### Data for this exercise
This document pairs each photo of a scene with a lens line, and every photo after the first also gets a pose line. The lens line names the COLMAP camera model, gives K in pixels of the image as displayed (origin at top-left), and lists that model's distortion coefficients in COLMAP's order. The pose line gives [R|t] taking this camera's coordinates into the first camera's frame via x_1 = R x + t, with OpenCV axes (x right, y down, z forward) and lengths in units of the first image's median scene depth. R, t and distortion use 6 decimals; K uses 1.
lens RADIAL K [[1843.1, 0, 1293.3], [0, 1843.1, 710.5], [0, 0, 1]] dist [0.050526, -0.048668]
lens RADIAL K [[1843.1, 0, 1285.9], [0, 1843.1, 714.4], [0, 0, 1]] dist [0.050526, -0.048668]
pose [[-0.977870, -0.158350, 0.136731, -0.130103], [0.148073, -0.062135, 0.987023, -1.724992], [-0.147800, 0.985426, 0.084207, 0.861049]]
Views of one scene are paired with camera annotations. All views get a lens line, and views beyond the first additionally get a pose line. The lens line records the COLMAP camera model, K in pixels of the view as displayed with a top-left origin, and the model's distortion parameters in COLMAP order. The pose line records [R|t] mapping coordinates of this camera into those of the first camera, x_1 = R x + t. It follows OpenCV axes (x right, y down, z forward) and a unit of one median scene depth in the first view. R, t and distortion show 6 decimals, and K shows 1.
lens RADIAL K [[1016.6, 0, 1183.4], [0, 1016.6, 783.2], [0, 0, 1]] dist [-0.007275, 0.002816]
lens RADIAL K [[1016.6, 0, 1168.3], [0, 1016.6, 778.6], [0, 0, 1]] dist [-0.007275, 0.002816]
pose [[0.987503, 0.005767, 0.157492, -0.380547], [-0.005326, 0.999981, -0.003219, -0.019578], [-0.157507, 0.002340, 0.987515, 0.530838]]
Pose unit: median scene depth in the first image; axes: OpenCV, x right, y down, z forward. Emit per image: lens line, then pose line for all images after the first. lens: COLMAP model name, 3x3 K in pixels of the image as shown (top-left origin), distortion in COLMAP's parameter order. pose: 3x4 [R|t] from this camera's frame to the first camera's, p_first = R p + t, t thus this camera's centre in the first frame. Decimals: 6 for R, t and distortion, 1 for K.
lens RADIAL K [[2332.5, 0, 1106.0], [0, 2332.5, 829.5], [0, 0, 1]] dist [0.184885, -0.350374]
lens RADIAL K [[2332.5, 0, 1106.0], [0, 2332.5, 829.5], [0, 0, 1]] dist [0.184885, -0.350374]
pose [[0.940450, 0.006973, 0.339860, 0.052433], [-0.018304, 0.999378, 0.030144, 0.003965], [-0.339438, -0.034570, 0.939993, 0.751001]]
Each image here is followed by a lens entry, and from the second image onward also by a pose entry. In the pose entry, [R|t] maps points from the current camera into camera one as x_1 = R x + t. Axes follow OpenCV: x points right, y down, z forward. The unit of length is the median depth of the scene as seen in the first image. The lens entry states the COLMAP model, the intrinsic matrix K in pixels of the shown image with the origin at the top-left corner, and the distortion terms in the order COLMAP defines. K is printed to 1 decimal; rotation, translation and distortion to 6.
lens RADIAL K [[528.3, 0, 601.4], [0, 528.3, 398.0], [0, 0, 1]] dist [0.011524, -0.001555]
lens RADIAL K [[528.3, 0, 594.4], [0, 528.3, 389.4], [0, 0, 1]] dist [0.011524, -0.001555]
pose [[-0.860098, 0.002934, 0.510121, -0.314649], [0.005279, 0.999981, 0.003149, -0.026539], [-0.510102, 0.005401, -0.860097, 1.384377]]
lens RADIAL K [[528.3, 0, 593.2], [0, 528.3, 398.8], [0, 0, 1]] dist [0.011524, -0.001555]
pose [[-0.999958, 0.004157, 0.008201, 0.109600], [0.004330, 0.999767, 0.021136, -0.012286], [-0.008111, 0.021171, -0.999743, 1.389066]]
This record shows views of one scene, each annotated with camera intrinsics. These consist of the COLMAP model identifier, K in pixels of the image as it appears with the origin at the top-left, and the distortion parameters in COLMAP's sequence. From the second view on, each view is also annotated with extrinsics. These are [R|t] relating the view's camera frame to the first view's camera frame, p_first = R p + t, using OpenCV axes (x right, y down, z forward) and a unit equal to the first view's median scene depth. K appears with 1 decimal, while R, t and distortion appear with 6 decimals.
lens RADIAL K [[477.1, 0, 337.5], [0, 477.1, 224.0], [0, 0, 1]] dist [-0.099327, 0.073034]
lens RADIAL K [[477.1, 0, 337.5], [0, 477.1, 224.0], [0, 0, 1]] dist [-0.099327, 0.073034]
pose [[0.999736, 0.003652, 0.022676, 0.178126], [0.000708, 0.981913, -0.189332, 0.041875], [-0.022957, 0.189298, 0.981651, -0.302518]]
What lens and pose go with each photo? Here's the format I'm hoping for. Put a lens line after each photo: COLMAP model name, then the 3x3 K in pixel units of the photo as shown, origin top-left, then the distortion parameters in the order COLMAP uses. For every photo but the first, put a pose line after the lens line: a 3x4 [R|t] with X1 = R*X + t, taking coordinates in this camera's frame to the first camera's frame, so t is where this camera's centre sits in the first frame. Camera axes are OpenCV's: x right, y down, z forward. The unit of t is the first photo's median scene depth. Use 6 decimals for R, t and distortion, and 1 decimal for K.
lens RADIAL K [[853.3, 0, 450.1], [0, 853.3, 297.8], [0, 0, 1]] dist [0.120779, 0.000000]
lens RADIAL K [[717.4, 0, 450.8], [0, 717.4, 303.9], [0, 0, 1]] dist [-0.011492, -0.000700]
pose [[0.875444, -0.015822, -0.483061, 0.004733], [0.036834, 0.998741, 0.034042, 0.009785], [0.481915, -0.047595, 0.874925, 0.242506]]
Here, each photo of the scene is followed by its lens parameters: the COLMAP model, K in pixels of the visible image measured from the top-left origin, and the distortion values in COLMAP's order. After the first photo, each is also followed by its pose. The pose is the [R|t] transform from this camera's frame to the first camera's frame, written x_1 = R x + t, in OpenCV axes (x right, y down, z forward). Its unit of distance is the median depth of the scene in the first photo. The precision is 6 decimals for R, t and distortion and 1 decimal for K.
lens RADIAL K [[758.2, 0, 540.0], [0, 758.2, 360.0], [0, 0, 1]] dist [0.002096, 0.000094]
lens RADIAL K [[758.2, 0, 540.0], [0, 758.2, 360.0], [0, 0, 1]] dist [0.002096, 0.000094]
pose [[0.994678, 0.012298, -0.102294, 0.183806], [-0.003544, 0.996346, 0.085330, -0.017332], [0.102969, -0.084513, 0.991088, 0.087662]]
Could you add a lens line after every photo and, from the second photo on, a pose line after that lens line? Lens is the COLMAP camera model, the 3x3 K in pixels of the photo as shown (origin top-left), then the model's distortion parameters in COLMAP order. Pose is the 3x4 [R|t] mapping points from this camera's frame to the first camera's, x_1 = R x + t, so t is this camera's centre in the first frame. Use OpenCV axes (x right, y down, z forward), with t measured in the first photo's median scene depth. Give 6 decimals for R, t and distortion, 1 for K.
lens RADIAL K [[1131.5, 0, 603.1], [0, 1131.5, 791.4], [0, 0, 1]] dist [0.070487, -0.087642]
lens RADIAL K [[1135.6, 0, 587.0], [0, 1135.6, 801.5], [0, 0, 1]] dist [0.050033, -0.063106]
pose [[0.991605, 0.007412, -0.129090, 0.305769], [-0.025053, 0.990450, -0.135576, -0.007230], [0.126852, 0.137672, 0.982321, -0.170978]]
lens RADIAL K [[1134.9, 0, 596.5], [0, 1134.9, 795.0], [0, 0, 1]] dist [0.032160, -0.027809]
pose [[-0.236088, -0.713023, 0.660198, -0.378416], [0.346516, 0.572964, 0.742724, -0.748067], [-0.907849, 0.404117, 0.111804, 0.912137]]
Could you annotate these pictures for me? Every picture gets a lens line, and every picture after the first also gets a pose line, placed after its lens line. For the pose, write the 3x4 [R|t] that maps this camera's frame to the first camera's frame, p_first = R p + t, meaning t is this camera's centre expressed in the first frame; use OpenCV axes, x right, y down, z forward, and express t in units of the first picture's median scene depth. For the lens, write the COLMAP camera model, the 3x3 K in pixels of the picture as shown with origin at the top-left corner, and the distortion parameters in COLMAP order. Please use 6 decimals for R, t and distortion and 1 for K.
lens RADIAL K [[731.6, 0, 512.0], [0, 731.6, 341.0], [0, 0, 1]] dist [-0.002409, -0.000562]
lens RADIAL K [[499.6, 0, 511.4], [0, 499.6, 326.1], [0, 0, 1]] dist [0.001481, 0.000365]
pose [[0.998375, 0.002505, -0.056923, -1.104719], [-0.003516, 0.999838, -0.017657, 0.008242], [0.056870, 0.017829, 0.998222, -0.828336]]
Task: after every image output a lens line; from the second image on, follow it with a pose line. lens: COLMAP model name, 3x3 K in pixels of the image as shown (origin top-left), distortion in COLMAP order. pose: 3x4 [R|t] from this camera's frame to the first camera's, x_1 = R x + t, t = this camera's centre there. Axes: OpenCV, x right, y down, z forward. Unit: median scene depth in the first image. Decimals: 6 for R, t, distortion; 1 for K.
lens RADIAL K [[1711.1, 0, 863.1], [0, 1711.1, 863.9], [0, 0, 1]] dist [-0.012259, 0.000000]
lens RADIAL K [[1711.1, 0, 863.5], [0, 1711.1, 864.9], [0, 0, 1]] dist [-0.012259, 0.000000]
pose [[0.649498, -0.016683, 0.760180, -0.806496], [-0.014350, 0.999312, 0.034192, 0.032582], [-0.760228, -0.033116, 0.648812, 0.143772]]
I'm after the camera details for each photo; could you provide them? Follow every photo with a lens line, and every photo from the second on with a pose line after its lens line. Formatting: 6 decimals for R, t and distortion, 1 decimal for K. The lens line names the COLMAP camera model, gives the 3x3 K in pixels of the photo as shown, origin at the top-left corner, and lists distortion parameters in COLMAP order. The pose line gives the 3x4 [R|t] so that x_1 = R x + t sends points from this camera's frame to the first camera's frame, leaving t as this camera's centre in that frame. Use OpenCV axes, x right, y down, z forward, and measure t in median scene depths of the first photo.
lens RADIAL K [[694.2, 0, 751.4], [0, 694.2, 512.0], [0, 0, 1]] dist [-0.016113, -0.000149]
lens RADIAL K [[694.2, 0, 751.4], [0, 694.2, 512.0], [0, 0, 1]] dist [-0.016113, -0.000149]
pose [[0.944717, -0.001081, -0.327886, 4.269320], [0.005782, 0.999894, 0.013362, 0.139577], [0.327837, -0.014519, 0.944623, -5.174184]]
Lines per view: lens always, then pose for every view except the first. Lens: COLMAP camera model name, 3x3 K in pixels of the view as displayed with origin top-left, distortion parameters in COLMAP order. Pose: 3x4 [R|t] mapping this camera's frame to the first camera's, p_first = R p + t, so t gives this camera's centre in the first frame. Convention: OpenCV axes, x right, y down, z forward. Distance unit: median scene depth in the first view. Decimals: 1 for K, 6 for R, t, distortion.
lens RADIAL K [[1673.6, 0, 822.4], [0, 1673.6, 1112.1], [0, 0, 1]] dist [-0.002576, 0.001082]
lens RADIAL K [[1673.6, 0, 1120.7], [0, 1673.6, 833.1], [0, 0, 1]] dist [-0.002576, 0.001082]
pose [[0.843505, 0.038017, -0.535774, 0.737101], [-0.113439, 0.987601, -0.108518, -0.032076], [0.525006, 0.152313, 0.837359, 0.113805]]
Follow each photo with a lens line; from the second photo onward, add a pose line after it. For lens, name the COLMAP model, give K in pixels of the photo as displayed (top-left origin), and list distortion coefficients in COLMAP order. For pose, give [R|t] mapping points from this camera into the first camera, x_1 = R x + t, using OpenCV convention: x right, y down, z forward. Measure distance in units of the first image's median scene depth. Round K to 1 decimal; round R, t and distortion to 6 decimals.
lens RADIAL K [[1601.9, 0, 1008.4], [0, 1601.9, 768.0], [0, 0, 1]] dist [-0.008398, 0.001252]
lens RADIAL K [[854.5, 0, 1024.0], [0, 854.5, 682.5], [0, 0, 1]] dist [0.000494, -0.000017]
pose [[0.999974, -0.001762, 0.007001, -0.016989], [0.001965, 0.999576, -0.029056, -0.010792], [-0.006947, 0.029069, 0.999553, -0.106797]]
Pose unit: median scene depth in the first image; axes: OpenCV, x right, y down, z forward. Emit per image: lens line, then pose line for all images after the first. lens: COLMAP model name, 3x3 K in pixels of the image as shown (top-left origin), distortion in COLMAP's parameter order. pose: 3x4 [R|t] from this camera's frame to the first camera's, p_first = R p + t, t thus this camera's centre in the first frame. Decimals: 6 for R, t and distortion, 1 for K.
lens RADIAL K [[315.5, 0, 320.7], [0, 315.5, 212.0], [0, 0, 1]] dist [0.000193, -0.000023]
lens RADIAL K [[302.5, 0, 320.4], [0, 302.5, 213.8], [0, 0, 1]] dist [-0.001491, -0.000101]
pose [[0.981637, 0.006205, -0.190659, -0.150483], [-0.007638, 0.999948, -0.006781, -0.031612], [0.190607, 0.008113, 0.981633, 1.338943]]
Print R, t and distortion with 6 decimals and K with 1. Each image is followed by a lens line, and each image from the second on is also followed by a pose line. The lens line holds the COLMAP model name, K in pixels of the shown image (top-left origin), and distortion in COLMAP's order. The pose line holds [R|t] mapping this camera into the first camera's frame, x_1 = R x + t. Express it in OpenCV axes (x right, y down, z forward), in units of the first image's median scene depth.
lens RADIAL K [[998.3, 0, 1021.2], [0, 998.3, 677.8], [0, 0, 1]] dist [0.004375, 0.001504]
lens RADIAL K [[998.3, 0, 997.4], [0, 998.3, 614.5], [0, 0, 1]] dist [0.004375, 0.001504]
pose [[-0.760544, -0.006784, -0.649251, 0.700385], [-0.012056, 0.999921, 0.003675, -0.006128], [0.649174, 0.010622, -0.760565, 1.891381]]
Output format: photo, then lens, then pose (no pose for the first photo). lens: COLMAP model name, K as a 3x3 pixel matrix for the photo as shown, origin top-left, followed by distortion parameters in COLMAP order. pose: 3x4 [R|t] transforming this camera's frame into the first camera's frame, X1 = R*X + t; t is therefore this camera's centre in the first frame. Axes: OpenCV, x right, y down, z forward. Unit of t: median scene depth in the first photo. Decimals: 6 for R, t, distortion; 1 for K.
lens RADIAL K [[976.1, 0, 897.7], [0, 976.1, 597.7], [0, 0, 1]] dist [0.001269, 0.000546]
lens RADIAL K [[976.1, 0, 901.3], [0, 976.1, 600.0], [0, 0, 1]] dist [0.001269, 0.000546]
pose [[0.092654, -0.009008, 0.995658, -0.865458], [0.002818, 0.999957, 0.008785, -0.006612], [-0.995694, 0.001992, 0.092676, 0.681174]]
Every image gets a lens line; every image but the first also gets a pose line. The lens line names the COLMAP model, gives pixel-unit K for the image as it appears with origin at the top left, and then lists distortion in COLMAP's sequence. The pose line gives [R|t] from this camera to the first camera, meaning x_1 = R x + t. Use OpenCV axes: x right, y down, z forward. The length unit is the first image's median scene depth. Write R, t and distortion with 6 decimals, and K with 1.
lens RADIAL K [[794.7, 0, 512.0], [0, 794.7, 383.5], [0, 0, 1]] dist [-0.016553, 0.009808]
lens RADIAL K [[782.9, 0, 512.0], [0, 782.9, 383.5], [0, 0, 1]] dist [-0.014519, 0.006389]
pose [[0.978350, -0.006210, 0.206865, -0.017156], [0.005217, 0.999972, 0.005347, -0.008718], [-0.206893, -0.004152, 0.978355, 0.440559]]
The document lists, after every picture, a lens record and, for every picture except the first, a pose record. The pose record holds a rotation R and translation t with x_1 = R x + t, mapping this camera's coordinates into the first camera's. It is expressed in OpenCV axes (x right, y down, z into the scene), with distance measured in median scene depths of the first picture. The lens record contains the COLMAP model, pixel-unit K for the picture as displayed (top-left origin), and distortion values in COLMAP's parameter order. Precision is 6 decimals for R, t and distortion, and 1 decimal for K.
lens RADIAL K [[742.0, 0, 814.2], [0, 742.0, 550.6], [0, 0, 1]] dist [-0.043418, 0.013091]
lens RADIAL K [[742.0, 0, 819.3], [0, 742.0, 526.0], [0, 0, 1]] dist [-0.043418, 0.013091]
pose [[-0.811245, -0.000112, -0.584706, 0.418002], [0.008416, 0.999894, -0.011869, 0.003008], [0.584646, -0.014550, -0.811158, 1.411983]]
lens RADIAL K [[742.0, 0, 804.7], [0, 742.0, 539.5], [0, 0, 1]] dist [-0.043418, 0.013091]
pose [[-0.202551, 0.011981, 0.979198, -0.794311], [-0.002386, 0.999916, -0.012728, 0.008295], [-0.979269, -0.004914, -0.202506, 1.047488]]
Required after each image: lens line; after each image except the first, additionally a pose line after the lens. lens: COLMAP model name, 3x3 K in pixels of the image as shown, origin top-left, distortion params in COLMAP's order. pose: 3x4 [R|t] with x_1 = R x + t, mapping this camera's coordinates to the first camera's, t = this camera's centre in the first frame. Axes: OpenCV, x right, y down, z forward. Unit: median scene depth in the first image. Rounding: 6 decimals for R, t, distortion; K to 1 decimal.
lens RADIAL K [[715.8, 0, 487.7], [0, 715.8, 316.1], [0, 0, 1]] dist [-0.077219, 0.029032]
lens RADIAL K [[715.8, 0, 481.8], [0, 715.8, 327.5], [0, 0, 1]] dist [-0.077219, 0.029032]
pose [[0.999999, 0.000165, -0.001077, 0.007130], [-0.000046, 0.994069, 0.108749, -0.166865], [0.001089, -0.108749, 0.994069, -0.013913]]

### What is needed
Copy the data above verbatim, from the line with "Could you add" to the line with "dist [0.050033, -0.063106]", including both of those lines.

### Solution
Could you add a lens line after every photo and, from the second photo on, a pose line after that lens line? Lens is the COLMAP camera model, the 3x3 K in pixels of the photo as shown (origin top-left), then the model's distortion parameters in COLMAP order. Pose is the 3x4 [R|t] mapping points from this camera's frame to the first camera's, x_1 = R x + t, so t is this camera's centre in the first frame. Use OpenCV axes (x right, y down, z forward), with t measured in the first photo's median scene depth. Give 6 decimals for R, t and distortion, 1 for K.
lens RADIAL K [[1131.5, 0, 603.1], [0, 1131.5, 791.4], [0, 0, 1]] dist [0.070487, -0.087642]
lens RADIAL K [[1135.6, 0, 587.0], [0, 1135.6, 801.5], [0, 0, 1]] dist [0.050033, -0.063106]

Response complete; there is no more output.